- Factors outside ships’ control can adversely impact CII rating
- Current CII implementation method not robust
- Disproportionate onus on charterers to comply with CII
IMO’s CII draws flak for its complexity, threatens to stretch shipping fleet, states a Platts news source.
The carbon intensity indicator
The carbon intensity indicator, or CII, which saw its certification requirement come into effect Jan. 1, is already attracting skepticism from some maritime players due to its complications and will likely stretch the shipping fleet with potential upward pressure on freight rates, according to some industry sources.
More shipowners will likely slow steam their ships to achieve a compliant CII grade with ships expected to spend more time in transit and less time loading cargoes, they said.
“If all the ships in the world start slow steaming, you definitely need more ships… older tonnage will also be badly hammered because pf performance issues,” a shipping source said Jan. 6.
The International Maritime Organization’s CII determines the annual reduction factor needed to ensure continuous improvement of a ship’s operational carbon intensity within a specific rating level.

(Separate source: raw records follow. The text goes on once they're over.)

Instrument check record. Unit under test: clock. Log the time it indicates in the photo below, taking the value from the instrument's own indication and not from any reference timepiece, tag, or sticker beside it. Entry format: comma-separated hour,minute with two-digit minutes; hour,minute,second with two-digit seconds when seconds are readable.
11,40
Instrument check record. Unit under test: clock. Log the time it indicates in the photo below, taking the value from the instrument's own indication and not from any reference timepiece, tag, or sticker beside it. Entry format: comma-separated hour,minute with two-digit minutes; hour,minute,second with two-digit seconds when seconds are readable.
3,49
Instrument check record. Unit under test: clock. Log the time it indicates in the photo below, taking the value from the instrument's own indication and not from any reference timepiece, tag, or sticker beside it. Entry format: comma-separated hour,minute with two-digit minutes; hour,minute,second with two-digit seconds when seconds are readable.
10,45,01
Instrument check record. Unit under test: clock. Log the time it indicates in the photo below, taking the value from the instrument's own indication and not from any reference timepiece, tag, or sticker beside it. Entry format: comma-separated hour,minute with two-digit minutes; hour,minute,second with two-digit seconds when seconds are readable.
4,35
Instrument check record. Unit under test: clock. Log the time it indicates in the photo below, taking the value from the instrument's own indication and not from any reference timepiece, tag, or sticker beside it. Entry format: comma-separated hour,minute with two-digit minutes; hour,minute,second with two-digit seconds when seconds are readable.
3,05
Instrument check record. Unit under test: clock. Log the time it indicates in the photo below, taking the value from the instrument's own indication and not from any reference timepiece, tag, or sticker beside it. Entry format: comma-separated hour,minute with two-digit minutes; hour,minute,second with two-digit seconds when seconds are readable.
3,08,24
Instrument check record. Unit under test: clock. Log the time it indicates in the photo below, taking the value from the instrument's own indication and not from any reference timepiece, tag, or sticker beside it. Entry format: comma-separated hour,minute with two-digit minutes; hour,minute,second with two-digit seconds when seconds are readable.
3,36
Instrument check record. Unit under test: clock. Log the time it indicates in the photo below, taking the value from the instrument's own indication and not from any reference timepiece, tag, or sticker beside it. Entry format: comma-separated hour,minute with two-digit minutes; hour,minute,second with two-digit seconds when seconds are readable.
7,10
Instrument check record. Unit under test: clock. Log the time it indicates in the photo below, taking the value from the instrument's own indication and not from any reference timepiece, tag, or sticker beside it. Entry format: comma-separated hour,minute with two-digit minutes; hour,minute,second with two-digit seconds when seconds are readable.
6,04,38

The carbon intensity of a ship is calculated by multiplying its annual fuel consumption by a carbon-emission factor assigned to the fuel type used, then dividing that total by the annual distance traveled multiplied by the ship deadweight capacity.
Based on a ship’s CII, its carbon intensity will be rated A, B, C, D or E where A is the best. A ship rated D for three consecutive years, or E for one year, will have to submit a corrective action plan to show how the required index of C or above will be achieved.
Meanwhile, market sources pointed out in a survey conducted by Platts, part of S&P Global Commodity Insights, in November that the new CII regulation could give rise to a multi-tiered market.
A time might come when charterers would like to have the best CII ships, which may also cause of A, B, or C rated ships, the source said.
Challenges with CII
Various factors, most of which are outside a ship’s control, can drastically impact its CII rating including adverse weather, voyage distance, port waiting times, port infrastructure, and charterers orders, INTERCARGO said in a December 2022 statement.
Paradoxically, when considering voyage distances and port waiting times, ships with longer travel distances can produce more emissions but have a better CII rating when compared with vessels travelling shorter distances and producing lesser emissions, it added.
If a ship chose a port where it was forced to stay longer due to congestion, the rating will likely worsen because of the formula for CII calculation, an industry source told S&P Global Commodity Insights Jan. 6.
The IMO calls upon administrations, port authorities and other stakeholders to provide incentives to ships rated as A or B. However, what these incentives will be is not clearly defined, another industry source said.
There was also a seeming lack of robust implementation, at least initially, DNV Principal Market Analyst Jakub Walenkiewicz said in a recent podcast.
The first couple of years you get an E, ship managers will be obliged to prepare a corrective action plan as part of an updated SEEMP III, have it approved and then implement it.
“And if you nevertheless get the second E, the legal consequences of that is essentially a rinse and repeat exercise. There are no further legal consequences,” Walenkiewicz said.
In an Oldendorff presentation in December, CII was called a “toothless tiger.”
Ships get penalized for loading cargo — higher consumption and risk for port delays. The best CII rating is obtained by slow steaming around in ballast condition all year, it said.
One of the most efficient ways to reduce emissions is to optimize tramp vessel voyages with available cargoes. With the CII regulation, there is no benefit for carrying positional cargoes, it said.
The formula also does not encourage upsizing which is one of the best tools for reducing emissions per metric ton carried, it added.
Excessive burden on charterers
In November 2022, BIMCO, a shipowners’ organization whose members control over 60% of the global fleet, published a new clause, under which charter parties will in advance agree to a specific CII rating to be achieved each year.
BIMCO recommends that parties agree that the Agreed CII values should be the Required CII or better, consistent with the MARPOL Carbon Intensity Regulations.
However, major charterers have lashed out at this clause calling it “imbalanced and unusable”, as it places the obligation to comply with CII disproportionately on charterers.
“Even on period ships that we have on long term from head owners, neither of us are still sure on what clauses to include, agree or disagree with regards to CII as yet,” a dry bulk ship-operator source said.
A second dry bulk ship-operator source said some discussions on period basis were eventually dropped as owners and charterers were unable to agree on clauses around the CII.
“I would not want the owner to tell me, at some point during the period what speed I can run the ship or what business I can or cannot do on her,” the second ship-operator source said.
While charterers will not shy away from their role in commercially operating the vessel and complying with the CII regulations, owners remain equally responsible for maintaining the vessel’s operating efficiency, technical operations, navigation, insurance, crew, and all other related matters, a group of 23 signatories said in an open letter to BIMCO Dec. 20.